Develop a 3-4 page preliminary care coordination plan for a hypothetical individual in your community. Identify and list available community resources for a safe and effective continuum of care.
Note: You are required to complete this assessment before Assessment 4.
Develop the Preliminary Care Coordination Plan
Complete the following:
Identify a health concern as the focus of your care coordination plan. Possible health concerns may include,
but are not limited to:
Stroke.
Heart disease (high blood pressure, stroke, or heart failure).
Home safety.
Pulmonary disease (COPD or fibrotic lung disease).
Orthopedic concerns (hip replacement or knee replacement).
Cognitive impairment (Alzheimer’s disease or dementia).
Mental health.
Trauma.
Identify available community resources for a safe and effective continuum of care.
Document Format and Length
You can use the linked templates as a guide for the needs of your hypothetical patient who has a selected health
care problem.
For your care coordination plan, you may use the Care Coordination Plan Template [DOCX], choose a format used in
your own organization, or choose a format you are familiar with that adequately serves your needs for this
assessment.
Your preliminary plan should be 3–4 pages in length. In a separate section of the plan, identify the
hypothetical person you have chosen to work with.

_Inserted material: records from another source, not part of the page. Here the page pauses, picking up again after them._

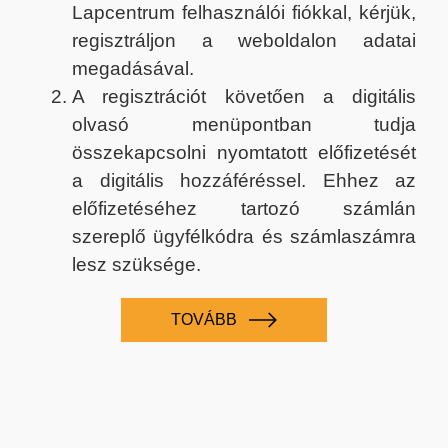
Lapcentrum felhasználói fiókkal, kérjük,
regisztráljon a weboldalon adatai
megadásával.
A regisztrációt követően a digitális
olvasó menüpontban tudja
összekapcsolni nyomtatott előfizetését
a digitális hozzáféréssel. Ehhez az
előfizetéséhez tartozó számlán
szereplő ügyfélkódra és számlaszámra
lesz szüksége.
TOVÁBB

Document the community resources you have identified using the Community Resources Template [DOCX].
Supporting Evidence
Cite at least two credible sources from peer-reviewed journals or professional industry publications that support your
preliminary plan.
Grading Requirements
The requirements, outlined below, correspond to the grading criteria in the Preliminary Care Coordination Plan
Scoring Guide, so be sure to address each point. Read the performance-level descriptions for each criterion to see
how your work will be assessed.
Analyze your selected health concern and the associated best practices for health improvement.
Cite supporting evidence for best practices.
Consider underlying assumptions and points of uncertainty in your analysis.
Identify a hypothetical individual who would benefit from a care coordination plan.
Document goals for the care coordination plan.
Identify available community resources for a safe and effective continuum of care.
Write clearly and concisely in a logically coherent and appropriate form and style.
Write with a specific purpose with your patient in mind.
Adhere to scholarly and disciplinary writing standards and current APA formatting requirements.
Additional Requirements
Before submitting your assessment, proofread your preliminary care coordination plan and community resources list
to minimize errors that could distract readers and make it more difficult for them to focus on the substance of your
plan. Be sure to submit both documents.